There was a muffled pop as Nathan put a round in the skull of an Asian teenage boy who hadn’t been entranced by JT’s award-worthy performance. It reminded me that we needed to get our asses in gear.
Minus the twerking.
CHAPTER ELEVEN
The door to the Walgreen’s was ajar. A body clad in baggy khakis and a flannel shirt lay face down and prevented it from closing. I think it was a man, but the amount of flesh that had been ripped away, coupled with a neutral short haircut, made it hard to tell.
The smell was horrific, rot and blood and shit blended together in a rich bouquet of gross. Moaning sounded from inside the store, and I could hear more approaching from the streets all around. I pushed the door open and went inside.
Oh, shit.
The Walgreen’s was full of the walking dead. There were at least two-dozen lurching up and down the aisles, still finishing up whatever last-minute shopping had been important enough to convince them to go out in a crisis. There were Chinese grandmas and grandpas, surfers in their flip-flops, and an assortment of the diverse population of the neighborhood. Whatever they had come here looking for, now they all craved the same meal.
In that moment, I was it.
I pulled out my swords and waded in, relatively secure in the knowledge that Tony was right behind me. Several employees wearing blue staff shirts stumbled toward me. I carved up one and left Tony to finish the cleanup in aisle two as I dashed down the cosmetics aisle toward the back of the store, heading for the sign that said “PHARMACY.”

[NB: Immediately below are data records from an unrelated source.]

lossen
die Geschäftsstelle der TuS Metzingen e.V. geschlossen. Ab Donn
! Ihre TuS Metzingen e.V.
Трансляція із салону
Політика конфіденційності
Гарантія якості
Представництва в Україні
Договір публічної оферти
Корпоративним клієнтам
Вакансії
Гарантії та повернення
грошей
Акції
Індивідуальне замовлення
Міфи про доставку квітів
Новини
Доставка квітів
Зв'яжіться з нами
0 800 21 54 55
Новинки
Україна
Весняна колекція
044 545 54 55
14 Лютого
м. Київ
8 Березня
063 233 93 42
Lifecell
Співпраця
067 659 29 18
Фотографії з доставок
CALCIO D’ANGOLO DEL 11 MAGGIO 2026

A slender female zombie in yoga pants and a form-fitting black top lurched into my path. I cut into its head with my katana,
feeling the reverberation through my arms as the blade sliced through bone and brains. As I pulled the blade from its skull, hands grasped my shoulders from behind, the smell announcing another zombie looking for an easy meal. I whirled around and drove my tanto into its skull, taking out a teenage boy in a Giants hoodie, its face shredded by equal parts teeth, nails, and acne.
I hated this.
I was sick of putting down these poor dead things. They had no more control over their actions than sharks, turned into relentless eating machines. Still, I hacked, slashed, and thrust my way past the vitamin and sleep-aid aisle to the consultation window of the pharmacy. A sleepy-eyed zombie pharmacist stood at the window, reaching out for me as an older male zombie with a shock of steel gray hair lurched toward me from the cold medication aisle.

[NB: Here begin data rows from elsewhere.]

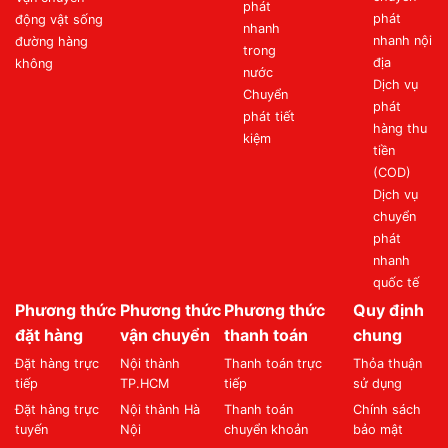
phát
phát
động vật sống
nhanh
nhanh nội
đường hàng
trong
địa
không
nước
Dịch vụ
Chuyển
phát
phát tiết
hàng thu
kiệm
tiền
(COD)
Dịch vụ
chuyển
phát
nhanh
quốc tế
Phương thức
Phương thức
Phương thức
Quy định
đặt hàng
vận chuyển
thanh toán
chung
Đặt hàng trực
Nội thành
Thanh toán trực
Thỏa thuận
tiếp
TP.HCM
tiếp
sử dụng
Đặt hàng trực
Nội thành Hà
Thanh toán
Chính sách
tuyến
Nội
chuyển khoản
bảo mật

Hopping up onto the shelf of the window, I kicked the pharmacist backward, then jumped down into the pharmacy proper where I landed on my feet with flexed knees, tanto in hand. It would have been a perfect landing if I hadn’t hit a patch of something nasty and slippery on the Formica floor. My right foot slid out from under me, depositing me on my ass and pulling muscles in my thigh and groin at the same time.

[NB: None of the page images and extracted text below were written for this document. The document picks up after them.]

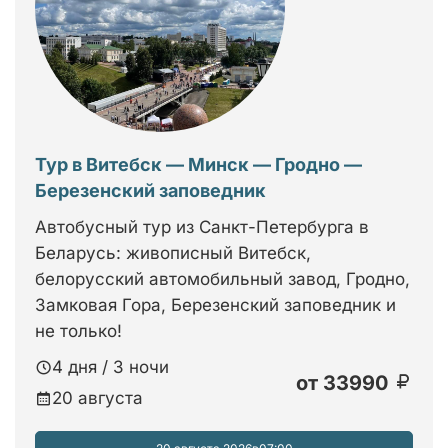
Тур в Витебск — Минск — Гродно —
Березенский заповедник
Автобусный тур из Санкт-Петербурга в
Беларусь: живописный Витебск,
белорусский автомобильный завод, Гродно,
Замковая Гора, Березенский заповедник и
не только!
4 дня / 3 ночи
от
33990
20 августа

“Shit!” I didn’t bother lowering my voice.
“You okay, Ash?” Tony poked his head over the counter.
I got to my feet, wincing as the pulled muscle let it be known it did not approve.
“Kindasorta,” I said. I glanced down to see what I’d slipped in.
Blood and black vomit. Lovely. And it also meant I probably wasn’t alone back there. And sure enough…
A low moan sounded from the other side of the nearest row of shelves. I sheathed my katana, transferring my tanto to my right hand as I slowly and cautiously moved toward the sound.
Something dragged along the floor, a nasty squishing noise followed by a thumping sound.
I thought of an old slumber party standard, a story called “Thump Squish,” where the heroine hears something coming closer, a thump followed by a squish and drag… and it turns out to be her friend who’s had her legs and arms chopped off by the psycho from the nearby insane asylum… and she’s dragging herself along, the thump being the stumps of her arms as they hit the ground and the squish being the sound of her legs dragging behind.